Terror en Silent Hill 2: La revelación

Crítica de Iván Steinhardt - El rincón del cinéfilo

A esta altura debería usted saber que tanto para los videos juegos de consolas (Playstation o la Wii), como para los de PC, las producciones son millonarias en términos de programación, diseño, layouts y demás. Es más, han sido precursores de muchas de las técnicas de animación que actualmente se utilizan para el cine.

Con el paso del tiempo no han sido pocas las veces que incluso actores de renombre han puesto sus voces al servicio de los personajes. Diría incluso que en términos de creatividad, cuando uno termina de jugarlos, es decir, llegar “a la final”, se encuentra con guiones mucho más originales que varias de las producciones hollywoodenses. Tal es así que ya tenemos varias sagas adaptadas a la pantalla grande: “Doom” (2005), “Resident Evil” (se hicieron 5, entre 2002 y 2012), “Furia de Titanes” (2010 y 2012) y “Tomb Rider” (2001, 2003) de las cuales hemos visto dos de cada una. “Terror en Silent Hill” es otro ejemplo.

Con algunos nombres cambiados, básicamente la primera contaba la historia de una madre que va a un lugar de ensueños o de realidad paralela llamado Silent Hill para buscar a su hija adoptiva, a pesar del resultado final en el cual salva a su hija pero queda atrapada allí.
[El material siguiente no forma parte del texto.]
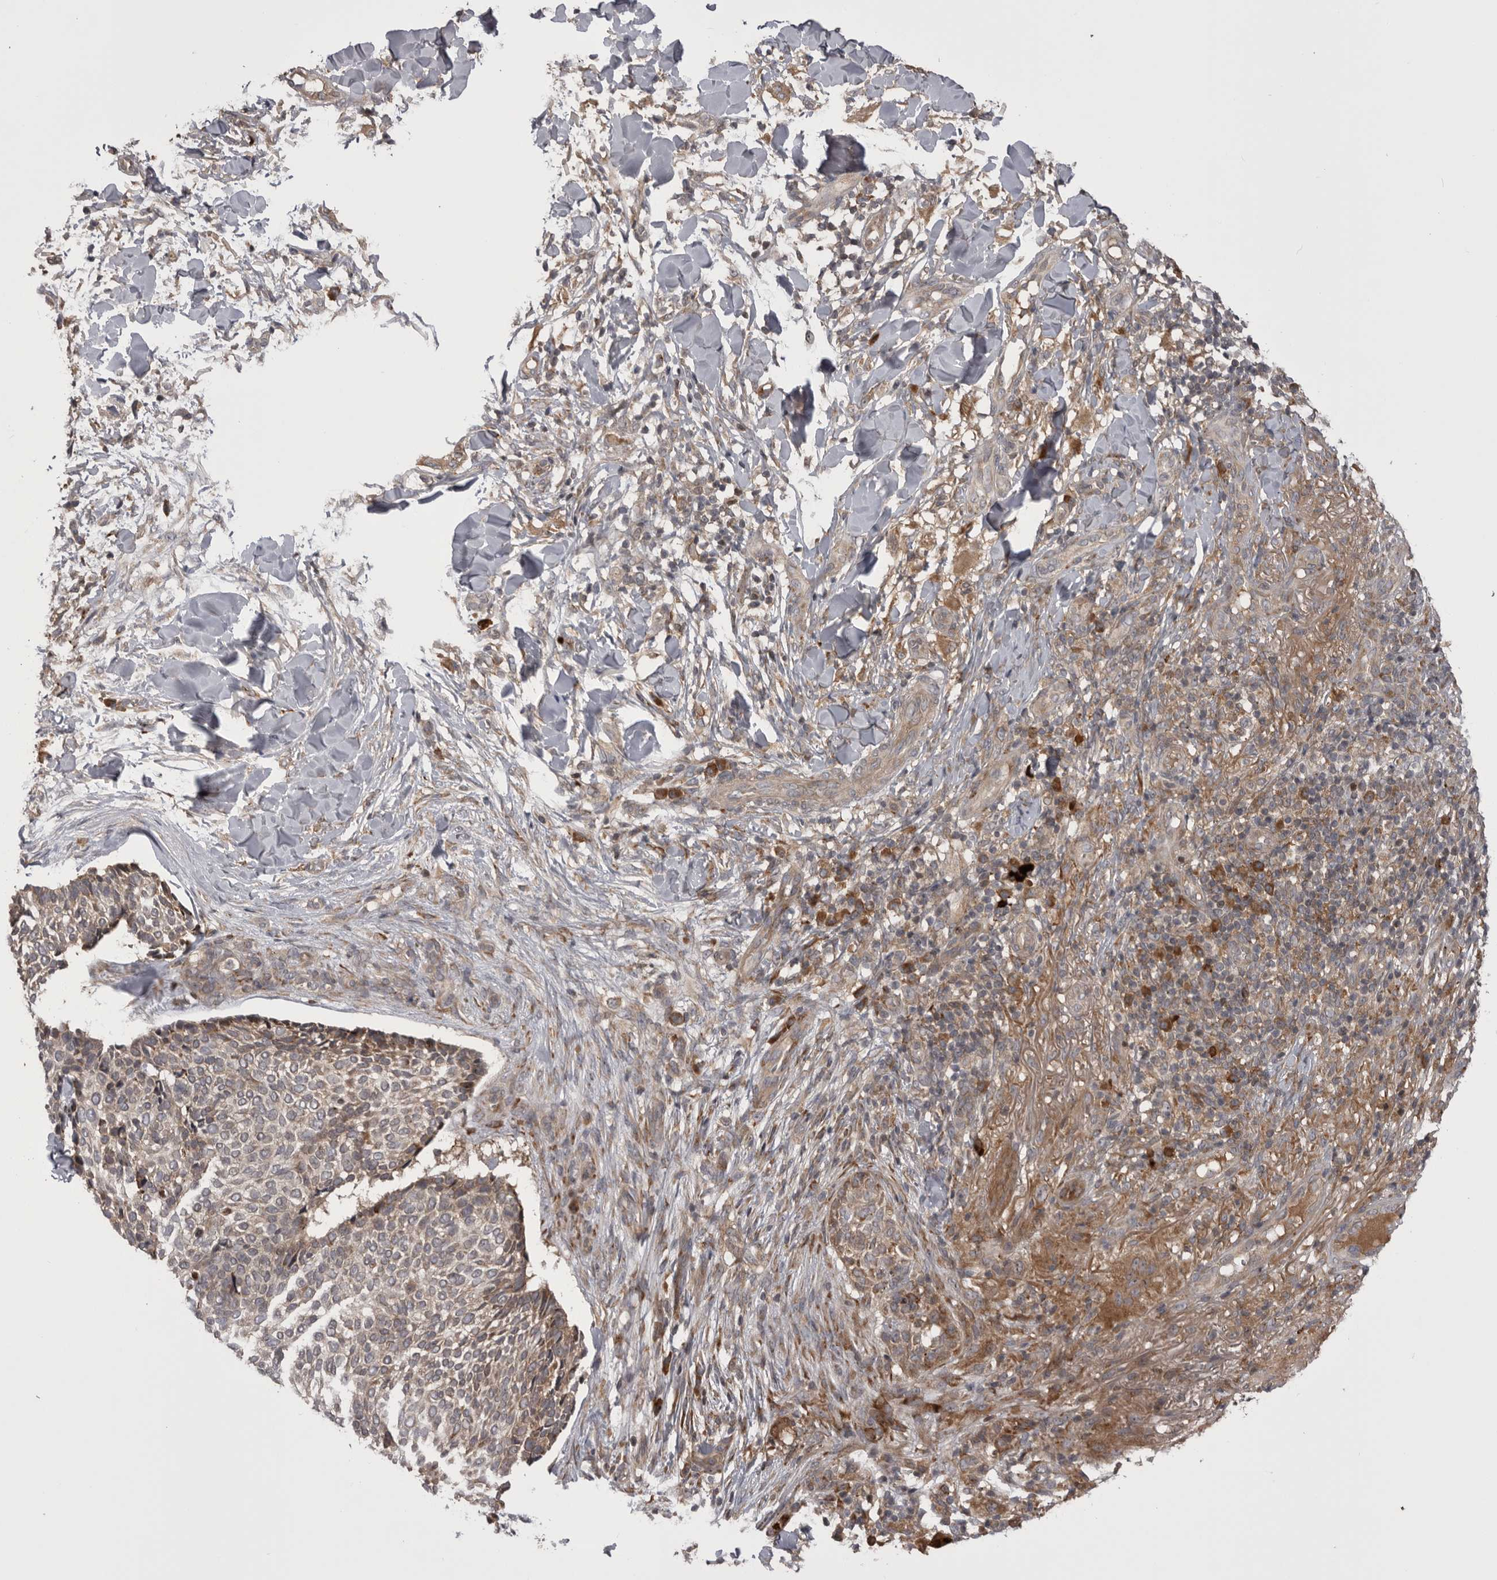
{"staining": {"intensity": "weak", "quantity": "25%-75%", "location": "cytoplasmic/membranous"}, "tissue": "skin cancer", "cell_type": "Tumor cells", "image_type": "cancer", "snomed": [{"axis": "morphology", "description": "Normal tissue, NOS"}, {"axis": "morphology", "description": "Basal cell carcinoma"}, {"axis": "topography", "description": "Skin"}], "caption": "About 25%-75% of tumor cells in human skin cancer show weak cytoplasmic/membranous protein expression as visualized by brown immunohistochemical staining.", "gene": "RAB3GAP2", "patient": {"sex": "male", "age": 67}}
Estaba basada en el primer juego que Konami desarrolló en 1998.

“Terror en Silent Hill 2: La revelación” es bastante parecida al argumento del tercer video juego, de 2003. Heather (Adelaide Clemens) sigue teniendo sueños a pesar de la numerosa cantidad de veces que se muda con su padre (Sean Bean). Esta vez sueña con Alessa (la misma Adelaide Clemens), un alter ego que gobierna el (su) lado oscuro. Esta vez deberá, con la ayuda de un amigo eventual, regresar a Silent Hill para salvar a su padre.

Michael J. Basset, el director de “Solomon Kane” (2009), se nutre de un par de puntos a favor. Uno es la estética (entre gótica, oscura y definitivamente demoníaca), apoyada por muy buenos trabajos en fotografía, dirección de arte y efectos de maquillaje. El otro es un elenco sólido que trabaja mucho para darles credibilidad a sus personajes. Con una excepción: la protagonista Adelaide Clemens. Sus tres o cuatro gestos se mofan del género. En su faceta de “buena”, no hay una sola escena o diálogo en donde se pueda vislumbrar sentimiento alguno. Ni siquiera en los dos o tres momentos de transición con el padre, por lo que el resto debe hacer esfuerzos extra para sacar adelante cada toma, por cierto con buenas apariciones de Carry Ann-Moss y Malcom McDowell, quienes justifican los ceros de sus cheques, aunque uno se pregunte si estaban tan necesitados.

Pero supongamos que esto es subjetivo y que yo estaba de mal humor. Bien, la actriz no es el problema principal de la secuela; sino el ritmo cansino, eternamente discursivo y redundante que el director le imprime al ritmo de la narración.

Hacia la mitad de la proyección el espectador no sólo intuye todo lo que va a suceder (incluido lo que se pretende como factor sorpresa), sino que también es presa de una sobre explicación de la cual no puede obtenerse más que un ataque de bostezos.

Todo lo bueno que tiene desde el punto de vista visual, se va diluyendo por un argumento chato que para este género es dar demasiada ventaja. Es como si el realizador estuviera tan perdido como el jugador que agarra el joystick por primera vez y pasa una y cien veces por el mismo lugar hasta sortear la dificultad que le permite superar cada etapa. La diferencia es que el jugador parte de un compromiso con el juego. Quiere llegar al final aún perdiendo tiempo en medio del clima generado por los efectos visuales y sonoros. Para jugar está bien, para el cine es fatal.